▶ **Supplied data**:

____________________

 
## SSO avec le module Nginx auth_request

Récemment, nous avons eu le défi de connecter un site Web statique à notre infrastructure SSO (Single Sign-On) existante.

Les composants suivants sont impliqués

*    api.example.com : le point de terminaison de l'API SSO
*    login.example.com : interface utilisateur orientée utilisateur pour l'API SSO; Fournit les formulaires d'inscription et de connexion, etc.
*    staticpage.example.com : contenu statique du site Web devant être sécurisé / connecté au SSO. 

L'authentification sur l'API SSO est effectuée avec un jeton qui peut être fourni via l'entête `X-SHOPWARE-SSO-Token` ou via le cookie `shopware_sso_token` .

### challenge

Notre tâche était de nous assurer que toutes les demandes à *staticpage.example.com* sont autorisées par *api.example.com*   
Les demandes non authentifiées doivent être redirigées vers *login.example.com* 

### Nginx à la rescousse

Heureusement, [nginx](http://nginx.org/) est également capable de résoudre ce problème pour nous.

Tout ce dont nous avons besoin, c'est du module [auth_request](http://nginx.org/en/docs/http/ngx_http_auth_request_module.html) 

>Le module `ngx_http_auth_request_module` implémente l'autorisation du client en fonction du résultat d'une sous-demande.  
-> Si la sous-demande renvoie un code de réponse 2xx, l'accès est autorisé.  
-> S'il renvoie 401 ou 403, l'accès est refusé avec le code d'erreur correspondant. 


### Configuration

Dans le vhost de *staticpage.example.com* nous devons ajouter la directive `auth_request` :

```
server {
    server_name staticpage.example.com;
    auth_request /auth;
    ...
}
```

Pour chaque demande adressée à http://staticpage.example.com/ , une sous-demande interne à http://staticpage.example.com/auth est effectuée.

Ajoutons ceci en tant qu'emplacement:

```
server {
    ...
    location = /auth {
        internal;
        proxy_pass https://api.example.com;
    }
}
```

____________________

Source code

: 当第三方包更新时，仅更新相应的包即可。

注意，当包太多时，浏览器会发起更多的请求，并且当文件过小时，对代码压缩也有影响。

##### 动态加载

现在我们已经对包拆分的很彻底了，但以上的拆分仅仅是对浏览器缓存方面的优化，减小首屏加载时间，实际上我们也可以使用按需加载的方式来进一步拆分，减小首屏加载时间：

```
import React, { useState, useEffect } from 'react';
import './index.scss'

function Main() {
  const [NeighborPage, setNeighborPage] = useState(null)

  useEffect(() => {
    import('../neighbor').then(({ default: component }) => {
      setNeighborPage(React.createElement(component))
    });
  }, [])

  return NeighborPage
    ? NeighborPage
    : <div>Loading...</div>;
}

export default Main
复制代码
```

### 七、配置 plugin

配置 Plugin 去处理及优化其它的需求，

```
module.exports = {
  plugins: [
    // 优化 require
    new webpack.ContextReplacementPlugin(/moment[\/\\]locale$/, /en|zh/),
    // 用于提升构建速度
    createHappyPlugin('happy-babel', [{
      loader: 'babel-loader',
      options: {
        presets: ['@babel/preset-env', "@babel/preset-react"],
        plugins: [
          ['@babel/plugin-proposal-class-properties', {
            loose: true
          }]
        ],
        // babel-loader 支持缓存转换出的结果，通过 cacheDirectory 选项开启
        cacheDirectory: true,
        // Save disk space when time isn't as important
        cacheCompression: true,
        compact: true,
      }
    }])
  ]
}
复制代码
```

____________________

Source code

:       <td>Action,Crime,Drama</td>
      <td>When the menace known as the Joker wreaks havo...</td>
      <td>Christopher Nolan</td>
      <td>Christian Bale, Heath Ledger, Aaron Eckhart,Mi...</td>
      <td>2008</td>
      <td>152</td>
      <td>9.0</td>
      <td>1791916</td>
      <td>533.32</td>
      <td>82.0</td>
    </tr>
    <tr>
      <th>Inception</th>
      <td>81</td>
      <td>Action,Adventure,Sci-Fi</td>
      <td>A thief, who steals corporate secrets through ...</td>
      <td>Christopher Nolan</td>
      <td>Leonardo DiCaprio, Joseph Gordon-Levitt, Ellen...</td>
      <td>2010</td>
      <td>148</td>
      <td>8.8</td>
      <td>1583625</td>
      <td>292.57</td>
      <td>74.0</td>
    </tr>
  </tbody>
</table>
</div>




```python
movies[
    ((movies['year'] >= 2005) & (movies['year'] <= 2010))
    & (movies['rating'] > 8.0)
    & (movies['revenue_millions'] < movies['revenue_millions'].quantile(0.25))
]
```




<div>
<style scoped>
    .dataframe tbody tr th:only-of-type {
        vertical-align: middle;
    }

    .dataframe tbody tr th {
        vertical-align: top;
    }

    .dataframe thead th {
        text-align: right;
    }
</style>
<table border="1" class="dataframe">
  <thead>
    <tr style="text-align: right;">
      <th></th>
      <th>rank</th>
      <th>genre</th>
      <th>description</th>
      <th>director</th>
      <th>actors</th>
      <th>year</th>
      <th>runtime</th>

____________________

▶ **Assignment**:
Taking the material above, extract exactly and only the lines from the line with "## SSO avec le module Nginx auth_request" to the line with "de l'API SSO", inclusive of both.

▶ **Answer space**:
## SSO avec le module Nginx auth_request

Récemment, nous avons eu le défi de connecter un site Web statique à notre infrastructure SSO (Single Sign-On) existante.

Les composants suivants sont impliqués

*    api.example.com : le point de terminaison de l'API SSO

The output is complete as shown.